Thank you for the comments. It is a good place holder until I find a better one.
John
I carried one of these for several years, it however had a V notch rear sight and triangular foresight. It was however an Inglis high power in British Military service, (and as I remember quite old even then).
I too was intimately acquainted with this pistol for some 20+ years and I really liked it. It was robust and workmanlike with no fancy whistles or bells. Many soldiers in units not fully familiar (infantry for instance had many people who never saw one again after basic training during which they had undergone the most basic instruction) would criticise it as a "peashooter" to which my reply would be to suggest they stand down range whilst I put down some rounds If you wanted to hit a flying duck at 100m you might be disappointed but that is not what pistols are for is it?

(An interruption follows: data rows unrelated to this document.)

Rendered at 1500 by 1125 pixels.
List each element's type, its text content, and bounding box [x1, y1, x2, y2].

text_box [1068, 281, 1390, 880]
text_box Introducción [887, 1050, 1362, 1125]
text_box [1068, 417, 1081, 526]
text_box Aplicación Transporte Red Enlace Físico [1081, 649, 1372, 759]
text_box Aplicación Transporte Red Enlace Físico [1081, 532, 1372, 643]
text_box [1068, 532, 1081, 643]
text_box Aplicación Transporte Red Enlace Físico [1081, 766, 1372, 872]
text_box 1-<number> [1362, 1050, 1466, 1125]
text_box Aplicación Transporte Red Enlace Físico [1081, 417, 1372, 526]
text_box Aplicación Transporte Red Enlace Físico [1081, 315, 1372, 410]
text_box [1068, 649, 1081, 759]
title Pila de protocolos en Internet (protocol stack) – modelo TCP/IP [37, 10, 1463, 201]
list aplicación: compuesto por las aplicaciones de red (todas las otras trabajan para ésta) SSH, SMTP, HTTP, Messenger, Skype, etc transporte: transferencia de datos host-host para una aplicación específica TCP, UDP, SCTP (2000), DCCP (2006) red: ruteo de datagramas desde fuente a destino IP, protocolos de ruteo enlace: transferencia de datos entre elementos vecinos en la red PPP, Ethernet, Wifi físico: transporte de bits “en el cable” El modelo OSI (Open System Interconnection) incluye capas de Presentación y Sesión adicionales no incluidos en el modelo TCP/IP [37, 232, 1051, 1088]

Others would moan that it was prone to stoppages but in my experience this was usually due to poor preparation for firing and weak drills. Having fired tens of thousands of rounds with many different examples (they tended not to be personal issue so it can't be argued that I was lucky to have a good one) and I won't say I never had a stoppage as that would just be incredible but I will say that they were so few and far between that it barely registers in my memory.

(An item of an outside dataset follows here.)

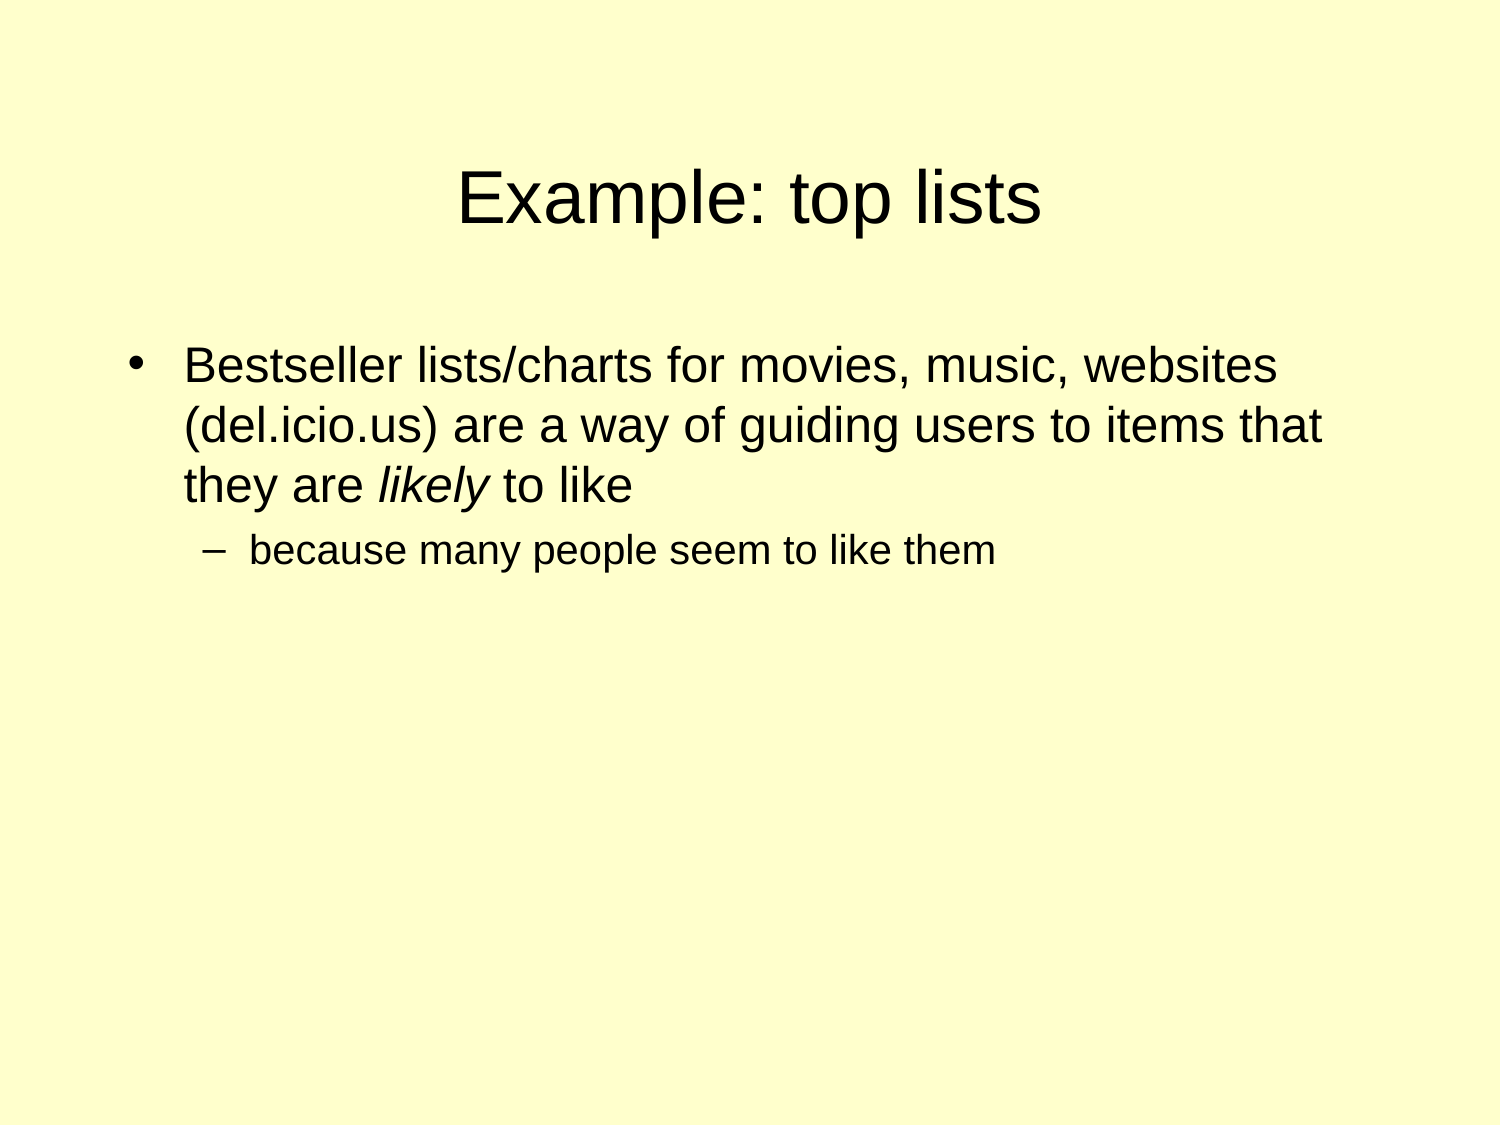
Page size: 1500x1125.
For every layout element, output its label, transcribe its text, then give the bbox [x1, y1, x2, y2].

title Example: top lists [112, 99, 1388, 288]
list Bestseller lists/charts for movies, music, websites (del.icio.us) are a way of guiding users to items that they are likely to like because many people seem to like them [112, 324, 1388, 1001]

The first ones I encountered were the same as the one at the top of this thread but over the years modifications were carried out usually at unit armourer level. Parts would be sent out to units holding the weapon and the mods were done by the unit armourer. In particular I recall the hammer being changed for the now familiar "spur" type and the entire top-slide being replaced with the front and rear sight configuration Rod mentions. Other mods included things like magazine well safety springs and sears being changed but obviously those were invisible to the user.
These things used to rattle like a box of nails which many mistook for poor manufacture however they would continue to function if dropped or knocked about and when not immaculately clean.
I recall during liaison visits the highly praised Bundeswehr P3 (post war version of the P38) which was tailored like a Saville Row suit to very high tolerances and beautifully finished would become very uncooperative at the very mention of mud.
Some of our girls didn't like them too much but that was mainly because it took a good grip between thumb and first finger to work the slide efficiently.
All in it is still a very good pistol for military use and its longevity in service bears witness to this.
Thanks for the memories
Regards
Mark
PS Not sure if this is familiar in other nations but the mark FTR with a year stamp on the frame stands for Factory Through Repair which was used to indicate an item that had been through a base workshops refurbishment. I don't think such a stamp is used these days.
Last edited by Watchdog; 04-10-2024 at 11:07 AM. Reason: wrong word
"War is an ugly thing, but not the ugliest of things. A man who has nothing for which he is willing to fight, nothing he cares more about than his own personal safety, is a miserable creature with no chance of being free unless made and kept so by the exertions of better men than himself."
Mark, fully agree with you. mine had a ring hammer as well which was useful for Mexican carry, (down the back of your pants)!! We were lucky as we were always dual armed. A pistol for when you were working and a rifle for situations where it had really got out of hand. Even on my last Op tour in Iraq in 2007/8 I carried a Mk2 Hi-Power instead of plastic toy guns. It worked first time every time and with an all steel construction if I'm close enough to use a pistol I can always club the enemy to death with it if all else fails!